Mr. Cronkite is an inspired choice for this. For years he has been a familiar presence, sharing and interpreting for us the great events of our time. Moreover, he has been a reassuring, trustworthy presence. If Mr. Cronkite has looked worried, we have worried. If he has seemed pleased, we have been pleased. In a benign way, he has been very much like Orwell's Big Brother, a constant electronic visitor, with perhaps the most recognized face in the country.
Therefore, viewers will note that Mr. Cronkite seems concerned, but not overly worried, that Orwell's nightmare vision of dictatorship will soon overtake us. Judging by the evidence on ''1984 Revisited,'' Mr. Cronkite's reaction is probably correct. The technology for dictatorship may exist in America; the will to apply the technology hasn't yet surfaced. Vigilance, Mr. Cronkite suggests, will protect our future.

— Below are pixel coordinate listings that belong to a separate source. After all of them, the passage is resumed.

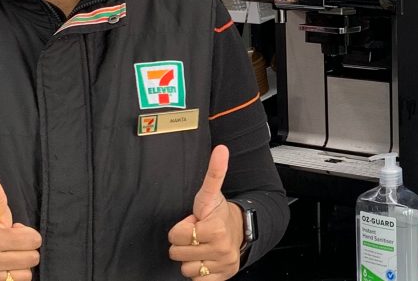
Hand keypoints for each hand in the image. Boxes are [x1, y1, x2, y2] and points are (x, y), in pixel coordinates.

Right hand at [0, 170, 42, 280]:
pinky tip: (5, 270)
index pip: (33, 239)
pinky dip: (15, 278)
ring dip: (21, 266)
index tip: (16, 233)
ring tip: (8, 259)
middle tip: (12, 247)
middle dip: (26, 251)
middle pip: (33, 257)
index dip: (29, 235)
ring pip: (27, 274)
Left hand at [168, 146, 244, 279]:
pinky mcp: (222, 277)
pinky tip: (205, 260)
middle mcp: (220, 248)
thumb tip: (220, 149)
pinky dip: (198, 273)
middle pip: (177, 253)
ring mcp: (222, 264)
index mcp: (215, 228)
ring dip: (190, 258)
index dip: (181, 227)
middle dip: (184, 243)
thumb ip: (214, 172)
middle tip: (197, 235)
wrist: (241, 231)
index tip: (194, 222)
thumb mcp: (212, 194)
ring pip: (185, 269)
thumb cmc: (220, 213)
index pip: (176, 235)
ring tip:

Other nations are not so fortunate. Orwell's Oceania used torture to enforce policy. A spokesman for Amnesty International says in an interview that his organization has acted on cases of torture in 60 countries. Oceania, meanwhile, rewrote history, creating unpersons. A slogan of Big Brother's party said: ''Who controls the past controls the future. Who controls the present controls the past.''
Similarly, the Soviet Union has rewritten its history, making unpersons, for example, of Trotsky and Lavrenti Beria. Revisionism goes on in democratic countries, too. Japanese high-school textbooks, Mr. Cronkite notes, omit the 1937 massacre known as the ''Rape of Nanking'' and dismiss the invasion of Manchuria as an ''incident.''
In the United States, the author Frances Fitzgerald says in an interview, textbooks have tried to ignore the Vietnam War. This isn't pursued on ''1984 Revisited,'' however, presumably because there is a great gap between the systematic, enforced rewriting of history and the half-hearted rewriting of publishers who pander to the whims of school boards. Indeed, much of ''1984 Revisited'' deals not so much with the threat to our civil liberties as the appearance of the threat, not so much with what is as what could be.
Certainly it is true, as ''1984 Revisited'' says, that electronic surveillance grows, that computers run large parts of our society, and that chemicals can alter our minds in frightening ways. These are potential threats to our liberties, although the larger threat may lie in how easily they have been allowed to enter our lives. One wishes that ''1984 Revisited'' had examined the complaisance, the eagerness even, with which we embrace the new technologies.
Orwell, in his frequent paeans to the common sense of the ordinary British citizen, admired a kind of crankiness that would not have tolerated these intrusions. Whatever happened to the crankiness? In a telling aside, Mr. Cronkite points to eight boxes, shoebox sized, and says they hold all of Orwell's personal papers - letters, memos, a checkbook, a press card. Orwell was not a man to leave his private life lying about. But if he were living in America today, as Mr. Cronkite notes, the computer printouts on his life, from Government and private sources, would fill a room.
''And such printouts,'' Mr. Cronkite says, ''put us a lot closer to Orwell's vision of a world without privacy.'' They do indeed; they also contribute to a kind of homogenization of America, the submerging of personal identities - the essence of Orwell's Oceania. Television, with its enormous power to both define and promulgate the culture, helps in the homogenization, too. ''1984 Revisited'' is serious and responsible in its exploration of an Orwellian world. One might wish it had pushed its exploration further.